Accordingly, the documentary evidence submitted by GNY in this case, specifically the policy and the lease, fail to resolve all factual issues in GNY's favor and does not conclusively dispose of the Owners' claim for indemnification under the policy.Defendant also argues that the lease between the Owners and 9519 was expired and “[t]herefore, no indemnification agreement applies to this accident ...”. However, it is well settled that upon the termination of a lease where the lessee remains in possession with the explicit or implied permission of the lessor, the terms of the expired lease remain enforceable.
When a tenant remains in possession after the expiration of a lease “pursuant to common law, there is implied a continuance of the tenancy on the same terms and subject to the same covenants as those contained in the original instrument”. Lynch v. Savarese, 217 A.D.2d 648, 649, quoting City of New York v. Pennsylvania R. Co., 37 N.Y.2d 298, (1975); see also, Real Property Law § 232–c).
The expired, but enforceable terms of the lease, including the requirement that 9519 indemnify the Owners, would be implied in 9519's continued tenancy.
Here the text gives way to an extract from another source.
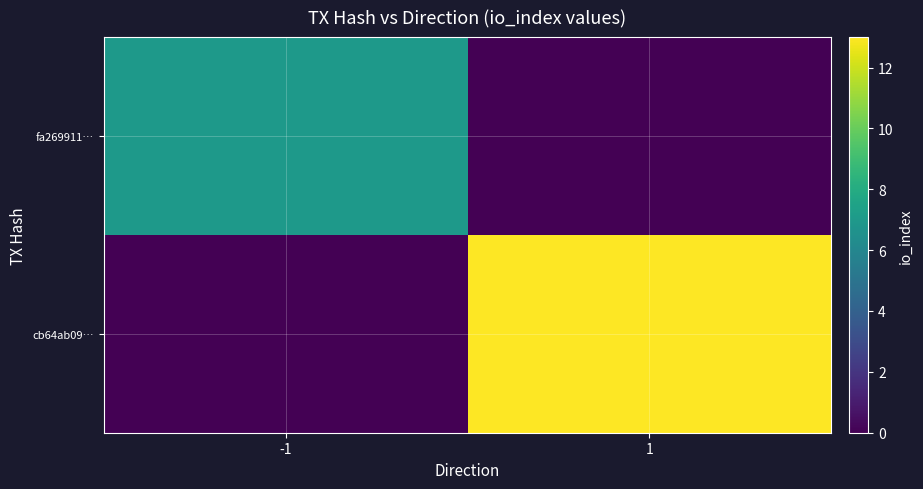

Which has a higher value, -1 or 1?

-1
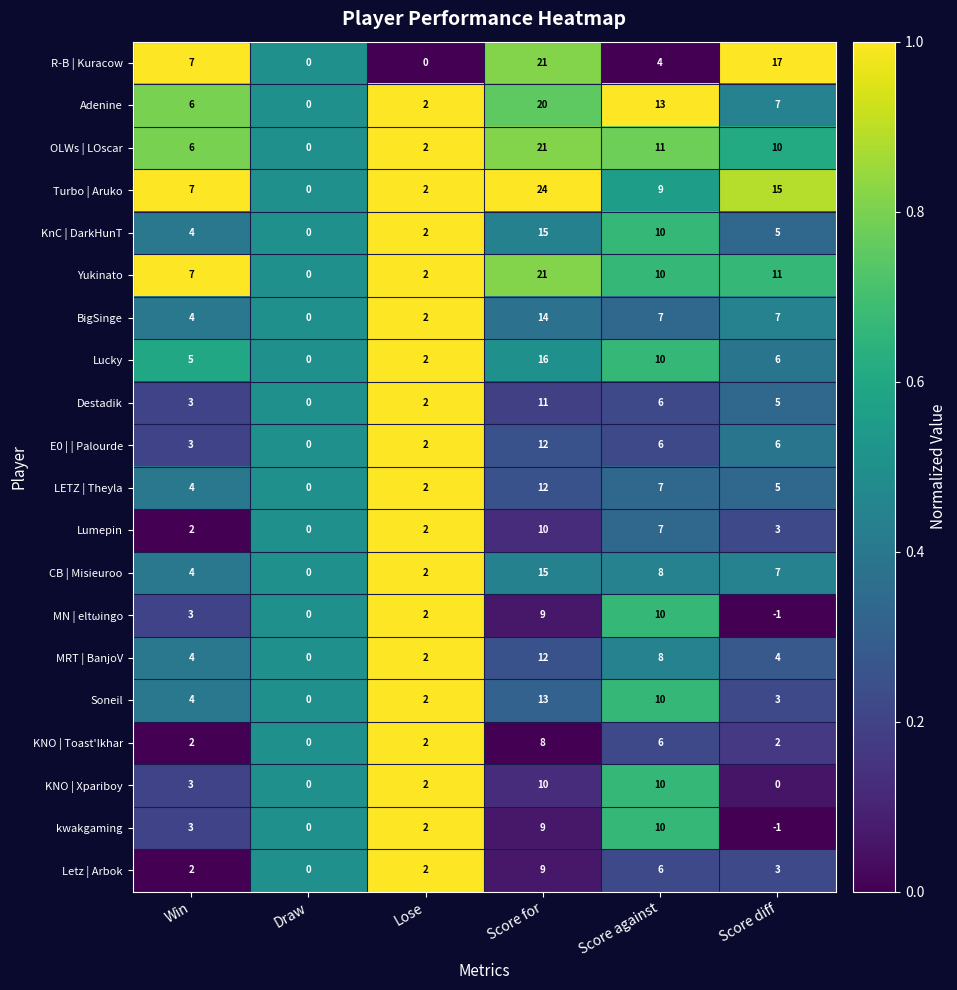

The MRT | BanjoV series shows -8 at Draw. True or false?

False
Finally, GNY argues that because paragraph 8 of the lease provides that 9519 will indemnify the owners for amounts that “shall not be reimbursed by insurance”, their obligation to the Owners is only to reimburse for losses not covered by insurance. GNY contends that the insurance referred to in paragraph 8 means the Owner's insurance, and since the Owners have insurance, it is not yet clear that they will sustain a loss in excess of their insurance.
It is unclear from text of the lease whether 9519, and by extension GNY, must indemnify the Owners for liability exceeding the coverage that 9519 procured, or any coverage that the Owners purchased for themselves.
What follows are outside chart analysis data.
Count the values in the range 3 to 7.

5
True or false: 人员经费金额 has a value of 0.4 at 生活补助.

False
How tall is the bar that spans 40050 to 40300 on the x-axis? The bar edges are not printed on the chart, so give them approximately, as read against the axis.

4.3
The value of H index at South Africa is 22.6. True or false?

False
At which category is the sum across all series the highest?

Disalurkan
It is a question of fact whether the intent of the parties was to have the Owners' coverage or 9519's coverage be primary in this situation. In the absence of additional information to resolve this ambiguity, this issue cannot be decided on the papers before the Court at this time.
Since the first third party complaint is not being dismissed, it is proper to sever it from the main complaint so that the issue of the insurer's obligation to defend and indemnify can be decided separately.
WHEREFORE, GNY's motion to dismiss the first third party action is herein denied, and its motion to sever is granted. It is hereby Ordered that the first third party action is severed from the first party complaint and second third party action.